Client: Mycoprotein ingredient startup
SHADOW: Competition, Market
What they thought: Offer plant-based ingredients to establishment meat makers in alignment with modern sustainability initiatives.
What was true: Sustainability coordinators had no decision-making power and were largely performative. Factory farmers care more about costs and quality than going green.
They were pitching fermentation mycoprotein to meat makers the same way every other alt-protein company did—sustainability, ethics, environmental impact, flavor. All the things that made sustainability coordinators nod and CFOs ignore.
Reframe: don't sell sustainability. Sell better margins and better meat. Good optics was the bonus.
The fermentation process became "brewing"—like beer and cheese. Familiar, artisanal, a craft the meat industry could understand. Positioned the ingredient as making their existing product better and cheaper, not replacing it with something foreign.

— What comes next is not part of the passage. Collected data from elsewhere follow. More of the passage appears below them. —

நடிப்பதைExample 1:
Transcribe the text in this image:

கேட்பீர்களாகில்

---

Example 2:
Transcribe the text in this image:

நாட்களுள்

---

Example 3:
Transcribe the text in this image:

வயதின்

Stopped trying to change minds. Started speaking the language of people who actually wrote checks.
CLIENT: My buddy
SHADOWS: Market, Perception
What he thought: If he just had better lines, tighter photos, or pickup artist tactics, women would respond.
What was true: Women feel inherently unsafe on dating apps, and the subconscious desperation to impress kills attraction by feeling dangerous.

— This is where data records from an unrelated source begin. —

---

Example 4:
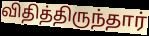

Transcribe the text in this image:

விதித்திருந்தார்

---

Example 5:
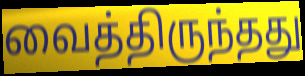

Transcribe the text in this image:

வைத்திருந்ததுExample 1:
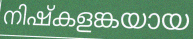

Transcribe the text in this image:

നിഷ്കളങ്കയായ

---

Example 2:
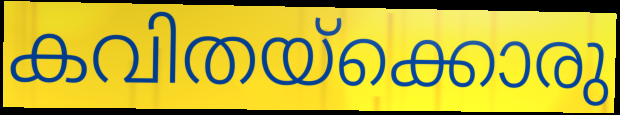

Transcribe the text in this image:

കവിതയ്ക്കൊരു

He was drowning in red pill garbage. Convinced himself women only wanted status and looks. The dating advice industry sold him technique—negging, peacocking, The Game. All performance. All desperation in a different costume.
Even being "nice" doesn't make women feel safe. When you're too accommodating and superficially polite, she assumes something's hidden. Flip to cocky jerk and she sees that coming, too. Get all 'clever' and it reeks of needy.

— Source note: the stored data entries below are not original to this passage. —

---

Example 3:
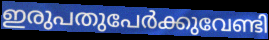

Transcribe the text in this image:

ഇരുപതുപേർക്കുവേണ്ടി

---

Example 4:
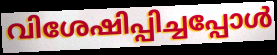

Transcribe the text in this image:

വിശേഷിപ്പിച്ചപ്പോൾ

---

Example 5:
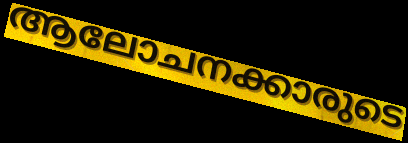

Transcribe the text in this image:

ആലോചനക്കാരുടെ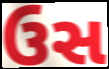
ઉસ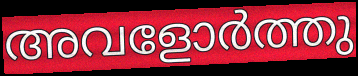
അവളോർത്തു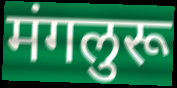
मंगलुरूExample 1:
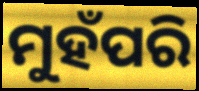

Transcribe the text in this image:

ମୁହଁପରି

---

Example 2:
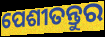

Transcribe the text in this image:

ପେଶୀତନ୍ତୁର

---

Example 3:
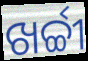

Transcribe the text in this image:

ଖର୍ଚ୍ଚୀ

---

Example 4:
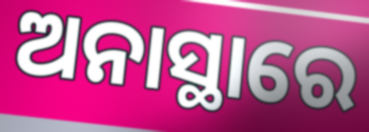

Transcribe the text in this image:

ଅନାସ୍ଥାରେ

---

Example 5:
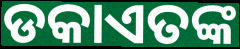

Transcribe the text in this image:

ଡକାଏତଙ୍କ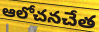
ఆలోచనచేత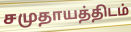
சமுதாயத்திடம்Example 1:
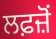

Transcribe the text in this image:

ਲਫ਼ਜ਼ੋਂ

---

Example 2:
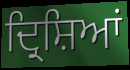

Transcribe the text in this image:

ਦ੍ਰਿਸ਼ਿਆਂ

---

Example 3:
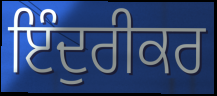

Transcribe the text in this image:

ਇੰਦੁਰੀਕਰ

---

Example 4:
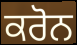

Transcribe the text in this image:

ਕਰੋਨ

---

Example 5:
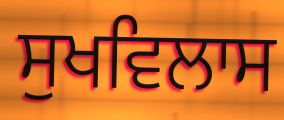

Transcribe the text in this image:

ਸੁਖਵਿਲਾਸ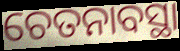
ଚେତନାବସ୍ଥାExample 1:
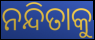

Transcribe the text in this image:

ନନ୍ଦିତାକୁ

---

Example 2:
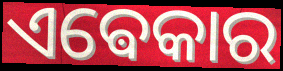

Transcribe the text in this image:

ଏଵେକାର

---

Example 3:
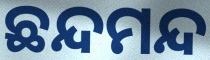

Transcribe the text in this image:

ଛନ୍ଦମନ୍ଦ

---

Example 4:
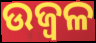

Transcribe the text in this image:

ଉଜ୍ବଳ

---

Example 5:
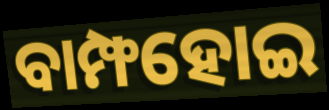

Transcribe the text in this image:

ବାମ୍ଫହୋଇ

The actual problem: online dating is dangerous for women. Every interaction is a risk assessment. Men optimizing for "getting a response" are optimizing for the wrong metric. The question isn't "what do I say to get her attention?" It's "how do I make this safe for her?"
The reframe: stop performing. Create space for choice instead of engineering outcomes. Low pressure. Invite her into something absurd or shockingly genuine—something that signals you're doing your own thing, not auditioning for her approval. Let her opt in.
If she doesn't, that's her choice. She wasn't into your real vibe anyway. Stop trying to manufacture attraction and just create the conditions for it.
Most women he matches with have no idea how to respond to him other than incredulity and, crucially, curiosity. The smart, funny, open-minded ones he's really after are filtered for immediately. Turns out if you play to lose and you might just win what's right.
I built Rizzmaster (yes, really), an AI texting assistant, around this idea. Just for him. There are others out there, but they suck.
I'll admit, the bot struggles despite it's monstrous prompt. It's trained on a culture that thinks playfulness is 'lol tacos are so random' 'I need a therapist' kitschy nonsense, and that vulnerability is manipulative.
Maybe it's just my wife who finds me funny and I'm dooming my buddy. He's still the only one who uses it. And usually he comes to me anyway, then makes me argue with RM when it's wrong.
Oh well. No good deed goes unpunished.
I was using the em dash long before ChatGPT was a twinkle in Altman's eye. And I'm not stopping now.